Lord Heseltine Economic Growth Review Calls For Local Enterprise Partnerships To Receive Funding

Lord Heseltine Calls For Local Funding To Boost Economic Growth

Lord Heseltine has urged the government to boost economic growth by allocating funds to industrial regions outside London.

The former deputy prime minister has urged the coalition to allocate up to £250,000 of new public funding to local enterprise partnerships (LEPs) over the next few years, ending Britain's historic policy of centralisation.

In the government report, entitled No Stone Unturned the Labour Peer said: "Britain's great cities that characterise an earlier generation have been replaced by quangos and central government.

"The country was made by the Liverpools, Birminghams, Newcastles, Manchesters and Leeds - not by London."

Lord Heseltine has argued the government needs a new strategy for growth

Growth funds administered by different government departments should be brought together into a single, multi-billion pound pot for local areas, it was suggested.

Local partnerships should bid for funds from central government for a minimum of five years starting from 2015/16, said Lord Heseltine.

The Conservative peer, who was deputy prime minister under John Major's government, called on Britain to "go on a war footing" to revive the stuttering economy.

He told The Sun: "We have a national crisis. We need to engage the war psychology - that we're all in this together."

He also recommends that local authorities should have a new legal duty to consider economic development and that all two-tier English local authorities outside London should pursue a path towards unitary status.

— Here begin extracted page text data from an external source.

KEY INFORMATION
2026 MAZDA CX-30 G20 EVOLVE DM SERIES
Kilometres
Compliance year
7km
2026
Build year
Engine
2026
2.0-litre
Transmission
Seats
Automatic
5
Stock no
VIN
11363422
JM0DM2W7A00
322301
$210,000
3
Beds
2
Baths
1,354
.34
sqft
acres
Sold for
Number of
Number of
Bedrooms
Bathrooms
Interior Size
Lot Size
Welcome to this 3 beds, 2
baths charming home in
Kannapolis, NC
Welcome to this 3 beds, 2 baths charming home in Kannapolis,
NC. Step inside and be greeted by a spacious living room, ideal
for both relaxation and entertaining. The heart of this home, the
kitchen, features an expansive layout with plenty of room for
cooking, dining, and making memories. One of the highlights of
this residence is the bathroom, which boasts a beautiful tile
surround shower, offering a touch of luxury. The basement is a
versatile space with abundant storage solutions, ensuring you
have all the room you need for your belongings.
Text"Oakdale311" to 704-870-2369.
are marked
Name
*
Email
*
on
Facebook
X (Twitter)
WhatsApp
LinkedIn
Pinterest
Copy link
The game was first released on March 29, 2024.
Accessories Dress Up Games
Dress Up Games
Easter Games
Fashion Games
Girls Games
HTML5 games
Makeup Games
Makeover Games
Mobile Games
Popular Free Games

Lord Heseltine said economic recovery could be risked if the government does not speed up the search for new air capacity in the South East and review immigration regulations. He also called for a more definitive energy policy.

Heseltine urged people to adopt a 'war psychology' to tackle the economy

Business leaders and trade union leaders welcomed the blueprint, in which the peer says: "The message I keep hearing is that the UK does not have a strategy for growth and wealth creation."

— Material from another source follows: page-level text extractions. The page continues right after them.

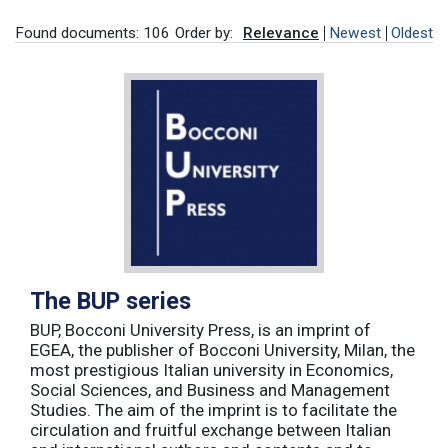
Found documents: 106
Order by:
Relevance
Newest
Oldest
The BUP series
BUP, Bocconi University Press, is an imprint of
EGEA, the publisher of Bocconi University, Milan, the
most prestigious Italian university in Economics,
Social Sciences, and Business and Management
Studies. The aim of the imprint is to facilitate the
circulation and fruitful exchange between Italian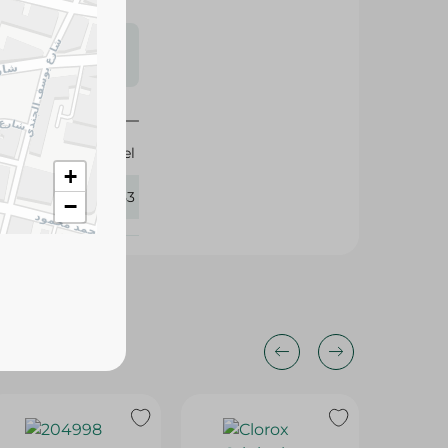
s may vary
 availability.
Clorel
+
188053
−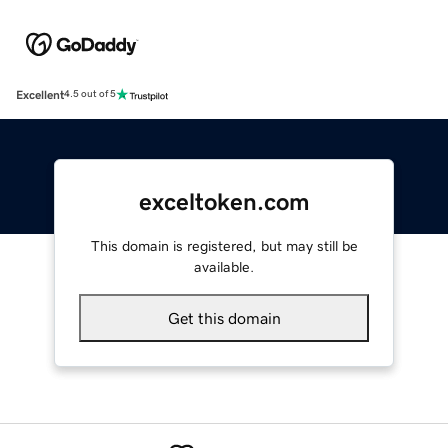
Excellent
4.5 out of 5
exceltoken.com
This domain is registered, but may still be
available.
Get this domain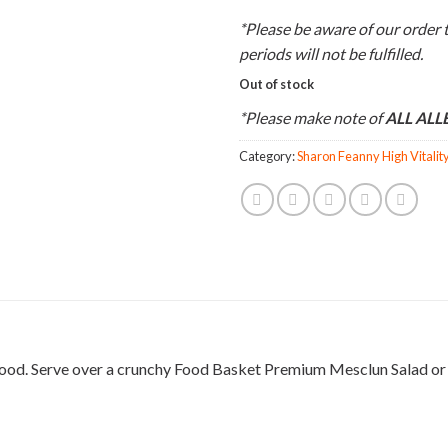
*Please be aware of our order 
periods will not be fulfilled.
Out of stock
*Please make note of
ALL AL
Category:
Sharon Feanny High Vitalit
 good. Serve over a crunchy Food Basket Premium Mesclun Salad or a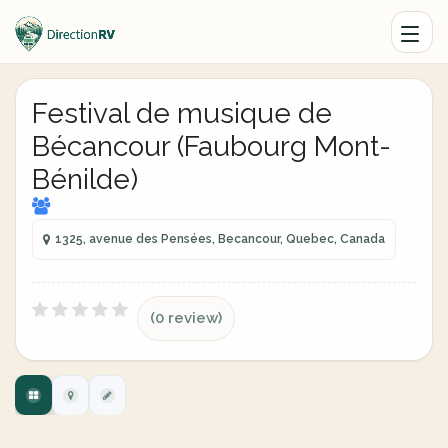
Festival de musique de
Bécancour (Faubourg Mont-
Bénilde)
1325, avenue des Pensées, Becancour, Quebec, Canada
(0 review)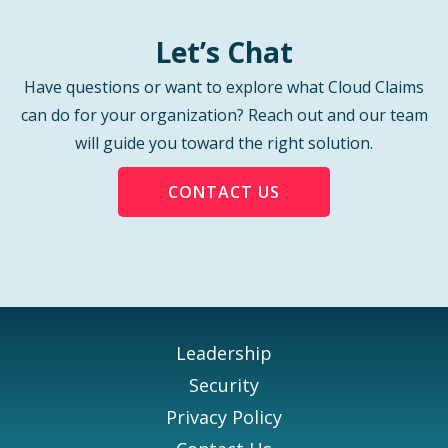
Let’s Chat
Have questions or want to explore what Cloud Claims
can do for your organization? Reach out and our team
will guide you toward the right solution.
CONTACT US
Leadership
Security
Privacy Policy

Chancellor George Osborne said the report was "bursting with ideas" and added: "we will study it very carefully."

Business Secretary Vince Cable said the root-and-branch review raises a number of important issues.

He added: "Lord Heseltine's findings show where government can improve its performance in delivering better interventions.

"We will now need time to consider its numerous recommendations and will respond in the coming months."

Shadow business secretary Chuka Umunna said "We hope that ministers will take Lord Heseltine's proposals seriously, although the briefing against the report from within government in recent days suggests they are unwilling to listen."

Terry Scuoler, chief executive of EEF, the manufacturers' organisation, said: "This review is a welcome recognition that all parts of government need to get behind companies that are looking to grow to create the stronger economy we need.

"However, with such a wide-ranging review, the government needs to consider its proposals carefully to ensure that they offer value for money and review how they would work in practice.

"We have been here before and it has not worked, the last thing we need is another level of bureaucracy between the employer and the provider."

John Longworth, director general of the British Chambers of Commerce, said: "Lord Heseltine's analysis of the state of the UK economy is compelling. Businesses will welcome his call for steady, long-term thinking to improve the UK's economic performance.

"Yet Heseltine's prescription for action focuses too much on institutions, rather than on the fundamental barriers to business growth.

"Ministers should think carefully before committing to a restructuring of government, and focus first on the key constraints facing the real economy."

Welcoming the report, CBI director-general John Cridland said: "It identifies a wide range of levers capable of promoting growth which the CBI has been calling for for some time, from education to infrastructure, and from planning to access to finance. It is a thoughtful contribution to the growth debate.

"His key point is that we need more local action and leadership, which must be right.

"To successfully rebalance the economy towards private-sector growth, every part of Britain needs to grow - we mustn't just rely on the usual suspects of London and the South East."

A study by The Work Foundation found that many firms are ready to walk away from LEPs unless the government gives them real powers and finance.

Nye Cominetti, the report's author, said: "The government has committed itself to involving business in rebalancing the UK economy through LEPs, but business leaders have been frustrated by the lack of progress.

"There can be no doubt that LEPs face tough challenges - creating private-sector jobs during a recession is no easy task.

"The announcement of core funding is a very welcome move, but if LEPs are to drive growth across the country, they need more power and more funding.

"Our research also identifies problems with under-representation from small and medium sized enterprises.

"This type of company employs the majority of private-sector workers in the UK, so it is essential that SME leaders are brought on board with a view to targeting projects at the needs of smaller businesses.

"These business leaders are also likely to be particularly attuned to the strengths and problems of their areas."